Required action ▸
Rewrite the lines from the one containing "Crear alerta" through the one containing "dos por el arquitecto", substituting "aseos" for "baños" and leaving everything else unchanged.

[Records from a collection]
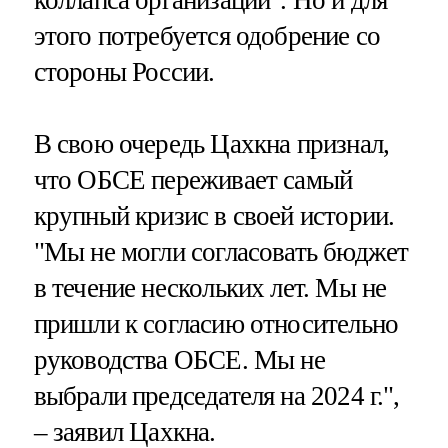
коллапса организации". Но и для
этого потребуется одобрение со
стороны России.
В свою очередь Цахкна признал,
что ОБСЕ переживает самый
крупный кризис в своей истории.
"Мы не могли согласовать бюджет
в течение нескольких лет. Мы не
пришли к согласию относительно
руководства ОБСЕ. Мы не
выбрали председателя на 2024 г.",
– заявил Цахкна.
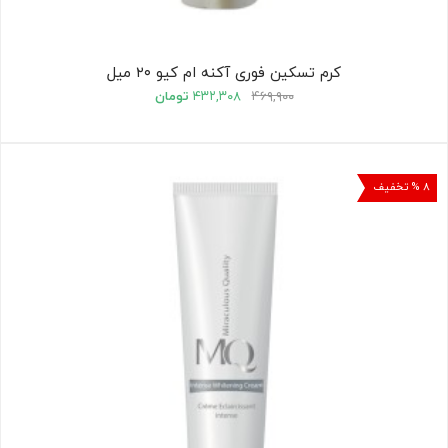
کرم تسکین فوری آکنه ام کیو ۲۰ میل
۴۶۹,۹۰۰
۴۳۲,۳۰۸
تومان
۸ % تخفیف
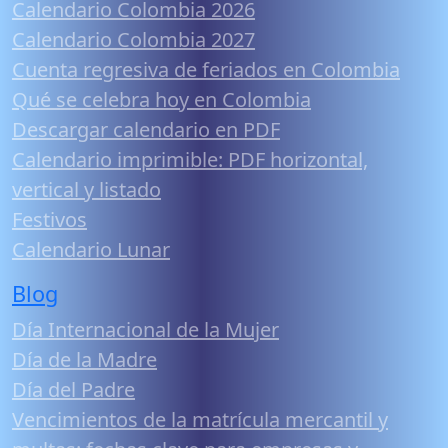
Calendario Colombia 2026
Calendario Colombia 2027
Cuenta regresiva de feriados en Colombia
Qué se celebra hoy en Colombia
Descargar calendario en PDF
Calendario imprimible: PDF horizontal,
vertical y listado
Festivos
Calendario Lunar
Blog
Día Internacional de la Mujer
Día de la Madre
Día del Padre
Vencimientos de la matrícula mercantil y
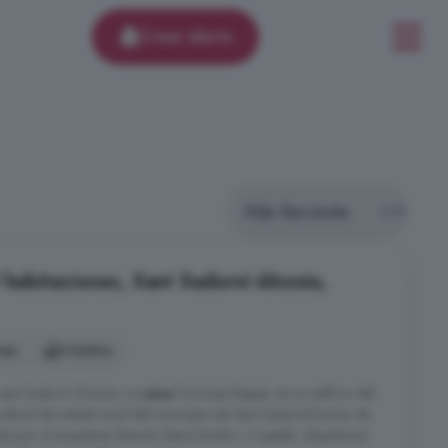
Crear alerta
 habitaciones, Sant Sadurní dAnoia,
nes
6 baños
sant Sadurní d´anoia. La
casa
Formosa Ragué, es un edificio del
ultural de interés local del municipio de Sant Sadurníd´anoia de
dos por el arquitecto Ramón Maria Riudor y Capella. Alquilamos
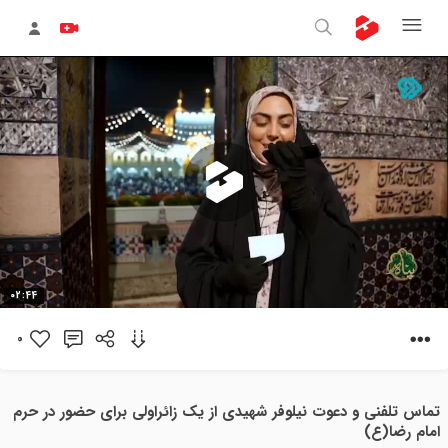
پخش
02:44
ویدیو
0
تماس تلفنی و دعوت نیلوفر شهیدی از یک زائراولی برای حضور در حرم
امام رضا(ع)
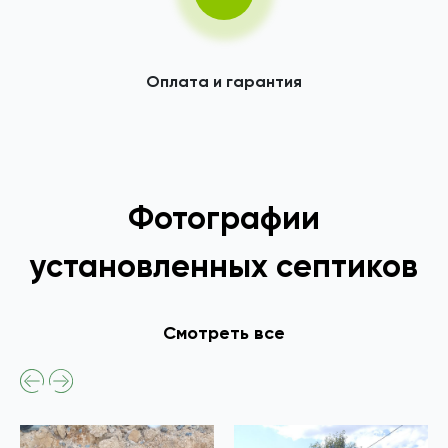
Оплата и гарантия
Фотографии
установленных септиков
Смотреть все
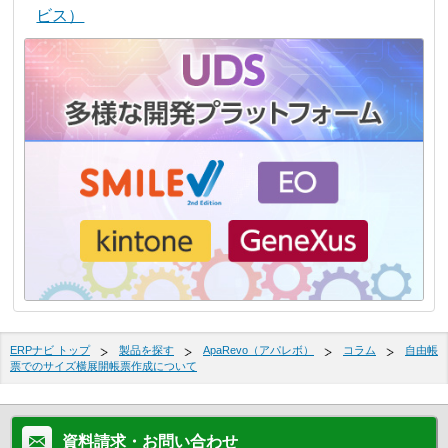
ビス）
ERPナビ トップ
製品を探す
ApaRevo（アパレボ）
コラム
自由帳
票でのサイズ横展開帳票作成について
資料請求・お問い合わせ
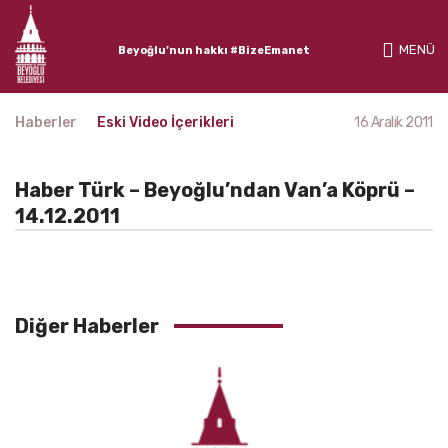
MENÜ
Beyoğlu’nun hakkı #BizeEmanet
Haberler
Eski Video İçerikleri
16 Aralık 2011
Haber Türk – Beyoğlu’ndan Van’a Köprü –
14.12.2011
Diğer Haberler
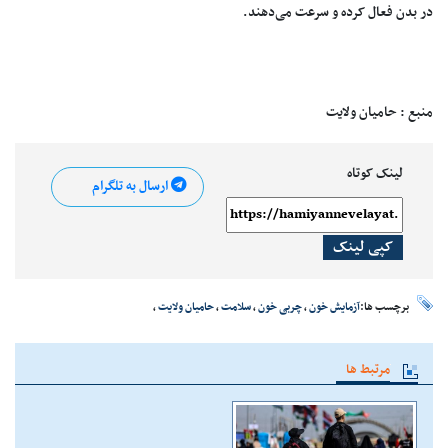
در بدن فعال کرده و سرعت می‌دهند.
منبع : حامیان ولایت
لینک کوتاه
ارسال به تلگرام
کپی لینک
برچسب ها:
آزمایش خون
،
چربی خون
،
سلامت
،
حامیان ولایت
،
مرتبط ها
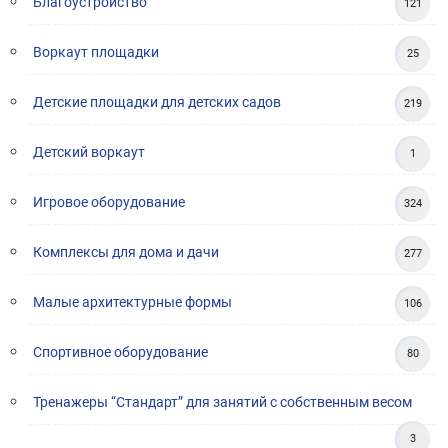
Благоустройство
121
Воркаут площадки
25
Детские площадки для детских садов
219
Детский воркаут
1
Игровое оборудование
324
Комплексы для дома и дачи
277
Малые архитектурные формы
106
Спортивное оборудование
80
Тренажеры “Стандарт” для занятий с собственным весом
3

--

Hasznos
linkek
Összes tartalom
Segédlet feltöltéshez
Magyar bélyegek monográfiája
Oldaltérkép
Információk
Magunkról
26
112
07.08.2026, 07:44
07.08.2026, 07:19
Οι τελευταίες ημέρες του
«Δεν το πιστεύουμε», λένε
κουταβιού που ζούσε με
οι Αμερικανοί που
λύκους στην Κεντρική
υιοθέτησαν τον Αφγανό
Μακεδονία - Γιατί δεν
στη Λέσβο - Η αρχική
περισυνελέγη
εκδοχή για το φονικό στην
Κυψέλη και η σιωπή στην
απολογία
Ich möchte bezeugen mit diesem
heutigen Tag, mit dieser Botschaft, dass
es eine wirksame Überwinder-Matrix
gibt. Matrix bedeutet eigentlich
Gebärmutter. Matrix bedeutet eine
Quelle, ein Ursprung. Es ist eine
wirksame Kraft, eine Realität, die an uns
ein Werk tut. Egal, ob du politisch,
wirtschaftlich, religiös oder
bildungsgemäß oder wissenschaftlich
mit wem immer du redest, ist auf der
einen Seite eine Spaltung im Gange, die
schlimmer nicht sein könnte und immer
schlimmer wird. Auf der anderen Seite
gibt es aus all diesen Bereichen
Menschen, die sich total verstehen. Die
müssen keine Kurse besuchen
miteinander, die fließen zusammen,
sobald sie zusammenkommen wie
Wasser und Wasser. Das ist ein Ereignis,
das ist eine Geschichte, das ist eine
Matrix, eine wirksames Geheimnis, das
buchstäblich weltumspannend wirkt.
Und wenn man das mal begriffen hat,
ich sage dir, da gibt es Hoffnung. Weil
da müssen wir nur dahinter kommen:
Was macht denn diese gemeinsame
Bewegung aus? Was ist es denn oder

==

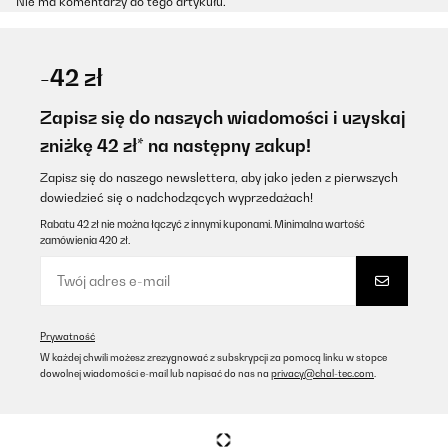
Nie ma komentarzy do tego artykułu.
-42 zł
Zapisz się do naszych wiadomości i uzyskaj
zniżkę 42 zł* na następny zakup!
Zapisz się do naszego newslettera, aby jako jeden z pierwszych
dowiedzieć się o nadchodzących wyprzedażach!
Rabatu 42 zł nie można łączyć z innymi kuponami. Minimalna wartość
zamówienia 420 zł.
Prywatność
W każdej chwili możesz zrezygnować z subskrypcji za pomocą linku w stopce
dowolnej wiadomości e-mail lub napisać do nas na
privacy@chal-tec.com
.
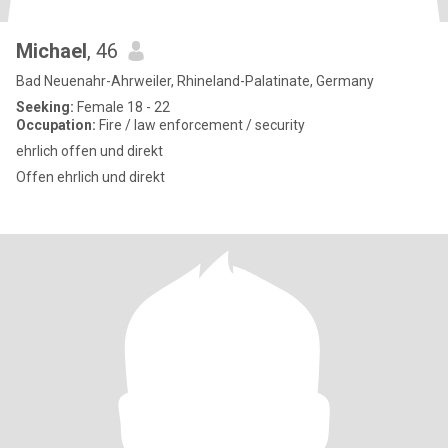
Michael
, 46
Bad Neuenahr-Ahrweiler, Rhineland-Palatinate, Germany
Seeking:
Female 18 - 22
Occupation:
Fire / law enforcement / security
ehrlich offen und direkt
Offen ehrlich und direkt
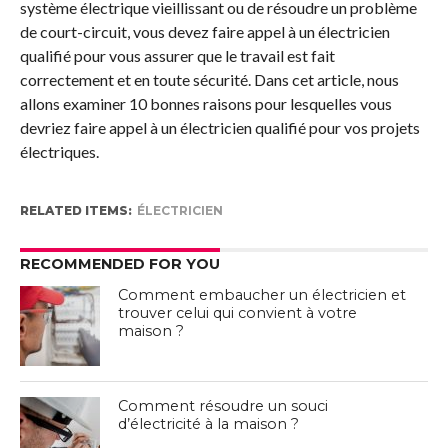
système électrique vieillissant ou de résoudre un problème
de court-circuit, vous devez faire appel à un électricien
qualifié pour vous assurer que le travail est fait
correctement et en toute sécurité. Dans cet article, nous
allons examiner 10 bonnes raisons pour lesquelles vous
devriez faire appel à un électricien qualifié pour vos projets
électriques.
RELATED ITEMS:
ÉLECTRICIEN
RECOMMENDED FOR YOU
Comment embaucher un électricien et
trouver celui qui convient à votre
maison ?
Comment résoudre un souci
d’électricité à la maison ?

Your solution ▸
Crear alerta
 habitaciones, Sant Sadurní dAnoia,
nes
6 aseos
sant Sadurní d´anoia. La
casa
Formosa Ragué, es un edificio del
ultural de interés local del municipio de Sant Sadurníd´anoia de
dos por el arquitecto Ramón Maria Riudor y Capella. Alquilamos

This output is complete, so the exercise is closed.